-- Given request --
Could you update the rows below by replacing "bbox" with "bounding box", keep everything else the same, and leave the pictures out of your answer?
=== Dataset excerpts ===
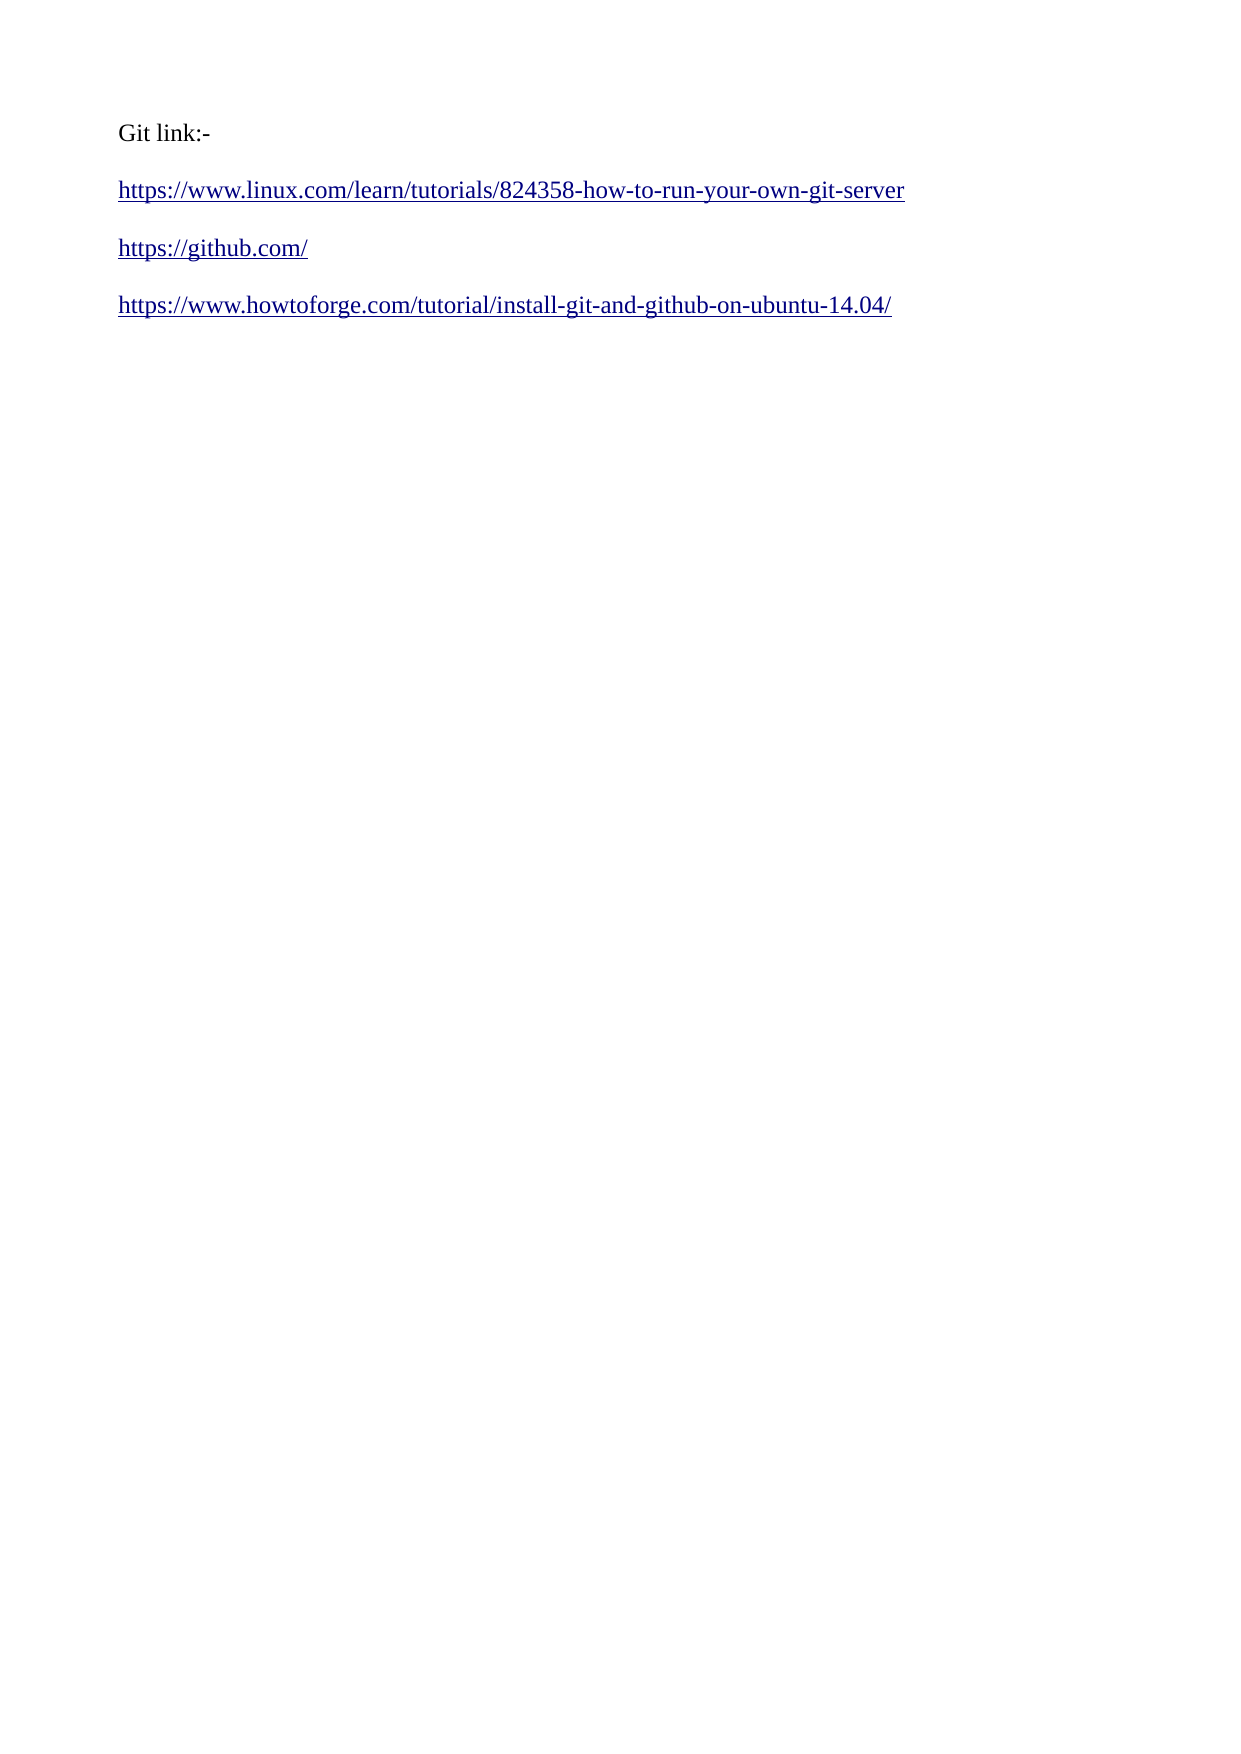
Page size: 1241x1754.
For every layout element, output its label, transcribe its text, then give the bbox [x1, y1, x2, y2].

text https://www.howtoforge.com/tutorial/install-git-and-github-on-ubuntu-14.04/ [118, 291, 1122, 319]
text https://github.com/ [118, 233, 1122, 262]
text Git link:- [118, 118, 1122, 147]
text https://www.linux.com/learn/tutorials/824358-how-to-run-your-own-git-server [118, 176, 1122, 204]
===
-- Solution for this exercise --
Page size: 1241x1754.
For every layout element, output its label, transcribe its text, then give the bounding box [x1, y1, x2, y2].

text https://www.howtoforge.com/tutorial/install-git-and-github-on-ubuntu-14.04/ [118, 291, 1122, 319]
text https://github.com/ [118, 233, 1122, 262]
text Git link:- [118, 118, 1122, 147]
text https://www.linux.com/learn/tutorials/824358-how-to-run-your-own-git-server [118, 176, 1122, 204]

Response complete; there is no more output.